Coleoptera was also identified as an important component of platypus diet from other studies (Table 1), but they did not rank as highly from the DNA analyses, being the 6th most prevalent order. Interestingly, the order Pulmonata (snails), equal 3rd most prevalent order, was not identified in previous studies as a common order (Table 1). Previous assessments using morphology-based cheek pouch identification note the difficulties in comparing the finely ground shells of bivalves and gastropods29, potentially leading to underestimation in previous studies, with DNA analysis also revealing the order Veneroida (bivalves) were a relatively important dietary component. Reported differences between orders and families in the diet of platypuses between studies may reflect differences in local habitats and macroinvertebrate availability, but may also highlight differences resulting from identification methodology.

While the number of distinct orders and families was higher in summer compared to autumn, there was no significant difference in the average number of orders/families in the samples between these two seasons. Previously reported seasonal differences have been between summer/autumn and winter/spring, when differences in metabolic requirements and prey availability may be greater25,28, possibly explaining why we found no differences in the diet when comparing summer and autumn. Only Diptera and Plecoptera had significant differences in the average DNA reads between seasons, possibly reflecting availability.

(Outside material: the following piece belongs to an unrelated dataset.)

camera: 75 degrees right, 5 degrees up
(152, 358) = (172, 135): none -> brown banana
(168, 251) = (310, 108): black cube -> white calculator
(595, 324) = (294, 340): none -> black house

There have been no reported differences in the diet of male and female platypuses25,27,28. DNA analysis suggests males and females had the same dominant orders of Ephemeroptera and Diptera in their diet. McLachlan-Troup et al.25 suggest that given males are larger than females, there may be an expected difference in number of taxa consumed between sexes, but that this may not have been detected due to the mastication of prey items in the cheek pouches. However, stable isotope analysis and this DNA analysis also confirms no differences in diet between sexes.

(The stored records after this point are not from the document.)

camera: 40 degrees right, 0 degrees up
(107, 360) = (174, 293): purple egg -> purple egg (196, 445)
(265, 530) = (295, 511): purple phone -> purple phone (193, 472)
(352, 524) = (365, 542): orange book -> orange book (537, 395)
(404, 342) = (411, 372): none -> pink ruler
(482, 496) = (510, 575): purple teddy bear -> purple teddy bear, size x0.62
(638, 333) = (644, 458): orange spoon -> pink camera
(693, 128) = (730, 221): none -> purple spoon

This study was limited by a small sample size and because the samples used in this study were obtained from a number of rivers across two regions (Fig. 1), which may have confounded results given local differences in macroinvertebrate assemblages. Pooling samples into breeding (spring/summer) and non-breeding (winter/autumn) breeding seasons may have also confounded seasonal differences in diet. Future studies can provide greater clarity on dietary selection across seasons by undertaking macroinvertebrate surveys in conjunction with cheek pouch analyses. We also did not undertake morphological analyses of the cheek pouch samples to make comparisons with DNA metabarcoding results. However, given the high sensitivity of this method, the high number of reported orders and families from a relatively small sample size, and similar reported taxa to previous studies, we expect this method would have resulted in the detection of more orders and families than morphological analysis of the cheek pouch samples. The spoon used to collect cheek pouch material was sterilised using 100% ethanol between samples, but was not flame sterilised, which may have contributed to some contamination between samples.

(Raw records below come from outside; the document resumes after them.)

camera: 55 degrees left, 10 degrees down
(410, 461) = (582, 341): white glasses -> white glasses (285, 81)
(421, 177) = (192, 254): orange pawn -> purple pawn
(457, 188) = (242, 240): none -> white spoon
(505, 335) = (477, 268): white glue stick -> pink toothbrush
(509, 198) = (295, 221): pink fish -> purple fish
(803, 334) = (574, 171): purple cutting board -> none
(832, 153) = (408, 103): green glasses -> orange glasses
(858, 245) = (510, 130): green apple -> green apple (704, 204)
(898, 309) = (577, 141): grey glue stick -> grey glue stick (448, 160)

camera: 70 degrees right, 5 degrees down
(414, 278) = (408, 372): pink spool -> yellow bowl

DNA metabarcoding is clearly a useful tool for assessing the diet of platypuses. It improves the ease of identification compared to morphology-based cheek pouch analysis and may increase detection of soft-bodied organisms which may be underestimated using morphology-based methods. While isotopic analysis is also an effective method for assessing platypus diet, variation can occur depending on the part of body sampled, and taxa cannot always be separated isotopically27. Future studies should aim to maximise sample sizes to allow for more accurate comparisons between seasons and sexes. There are further opportunities for using DNA metabarcoding for assessing platypus diet. It could be used effectively to compare differences in diet across regions and between rivers, as well as for assessing platypus diet in degraded habitats or downstream of heavily regulated rivers where platypuses are suspected to be declining due to changes in the macroinvertebrate composition33.